## Excerpt:
● ● ●

Robust regression with Particle Swarm Optimisation in R

## Keywords

Least Median of Squares, Least Trimmed Squares, Particle Swarm Optimisation, R, robust regression

Unreviewed

# 1 Introduction

This tutorial explains how to implement a Particle Swarm (PS) optimisation for robust regression as used in Gilli and Schumann [2]. It is still ongoing research, so comments are highly welcome.

The chosen examples are LTS- and LMS-regression.

# 2 The algorithm

The PS algorithm is implemented as a function PSO that is called with three arguments:

    PSO(pso,dataList,OF)


pso is a list that holds the settings of the PS algorithm. dataList is a list that holds the pieces of data necessary to evaluate the objective function. For a regression model, dataList will typically contain the matrix $X$ and the vector $y$. OF is the objective function. In principle, we need not pass these data, since the scoping rules in R also allow to access objects outside a function's environment. However, it makes for a clearer structure of the algorithm to pass all required objects explicitly to the function.

● ● ●

## Data excerpts:
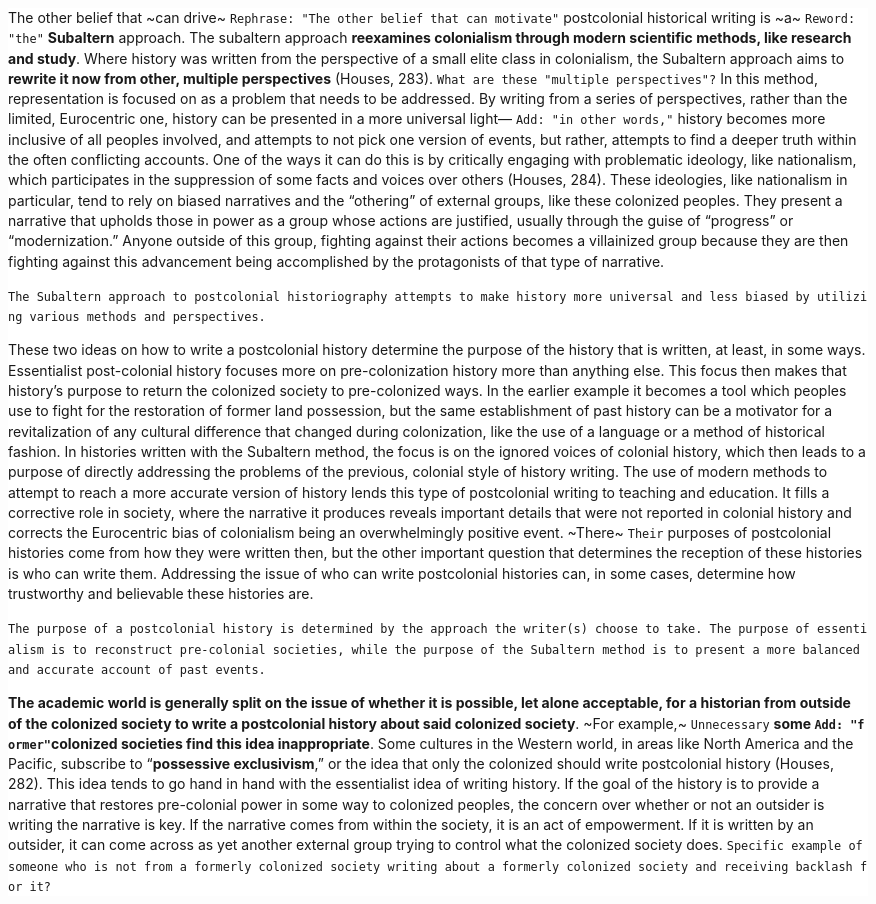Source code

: The other belief that ~can drive~ `Rephrase: "The other belief that can motivate"` postcolonial historical writing is ~a~ `Reword: "the"` **Subaltern** approach. The subaltern approach **reexamines colonialism through modern scientific methods, like research and study**. Where history was written from the perspective of a small elite class in colonialism, the Subaltern approach aims to **rewrite it now from other, multiple perspectives** (Houses, 283). `What are these "multiple perspectives"?` In this method, representation is focused on as a problem that needs to be addressed. By writing from a series of perspectives, rather than the limited, Eurocentric one, history can be presented in a more universal light— `Add: "in other words,"` history becomes more inclusive of all peoples involved, and attempts to not pick one version of events, but rather, attempts to find a deeper truth within the often conflicting accounts. One of the ways it can do this is by critically engaging with problematic ideology, like nationalism, which participates in the suppression of some facts and voices over others (Houses, 284). These ideologies, like nationalism in particular, tend to rely on biased narratives and the “othering” of external groups, like these colonized peoples. They present a narrative that upholds those in power as a group whose actions are justified, usually through the guise of “progress” or “modernization.” Anyone outside of this group, fighting against their actions becomes a villainized group because they are then fighting against this advancement being accomplished by the protagonists of that type of narrative.

`The Subaltern approach to postcolonial historiography attempts to make history more universal and less biased by utilizing various methods and perspectives.`

These two ideas on how to write a postcolonial history determine the purpose of the history that is written, at least, in some ways. Essentialist post-colonial history focuses more on pre-colonization history more than anything else. This focus then makes that history’s purpose to return the colonized society to pre-colonized ways. In the earlier example it becomes a tool which peoples use to fight for the restoration of former land possession, but the same establishment of past history can be a motivator for a revitalization of any cultural difference that changed during colonization, like the use of a language or a method of historical fashion. In histories written with the Subaltern method, the focus is on the ignored voices of colonial history, which then leads to a purpose of directly addressing the problems of the previous, colonial style of history writing. The use of modern methods to attempt to reach a more accurate version of history lends this type of postcolonial writing to teaching and education. It fills a corrective role in society, where the narrative it produces reveals important details that were not reported in colonial history and corrects the Eurocentric bias of colonialism being an overwhelmingly positive event. ~There~ `Their` purposes of postcolonial histories come from how they were written then, but the other important question that determines the reception of these histories is who can write them. Addressing the issue of who can write postcolonial histories can, in some cases, determine how trustworthy and believable these histories are.

`The purpose of a postcolonial history is determined by the approach the writer(s) choose to take. The purpose of essentialism is to reconstruct pre-colonial societies, while the purpose of the Subaltern method is to present a more balanced and accurate account of past events.`

**The academic world is generally split on the issue of whether it is possible, let alone acceptable, for a historian from outside of the colonized society to write a postcolonial history about said colonized society**. ~For example,~ `Unnecessary` **some `Add: "former"`colonized societies find this idea inappropriate**. Some cultures in the Western world, in areas like North America and the Pacific, subscribe to “**possessive exclusivism**,” or the idea that only the colonized should write postcolonial history (Houses, 282). This idea tends to go hand in hand with the essentialist idea of writing history. If the goal of the history is to provide a narrative that restores pre-colonial power in some way to colonized peoples, the concern over whether or not an outsider is writing the narrative is key. If the narrative comes from within the society, it is an act of empowerment. If it is written by an outsider, it can come across as yet another external group trying to control what the colonized society does. `Specific example of someone who is not from a formerly colonized society writing about a formerly colonized society and receiving backlash for it?`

● ● ●

## Your task:
Render this sentence from the robust regression tutorial in Spanish: "dataList is a list that holds the pieces of data necessary to evaluate the objective function."

## Task answer:
dataList es una lista que contiene los datos necesarios para evaluar la función objetivo.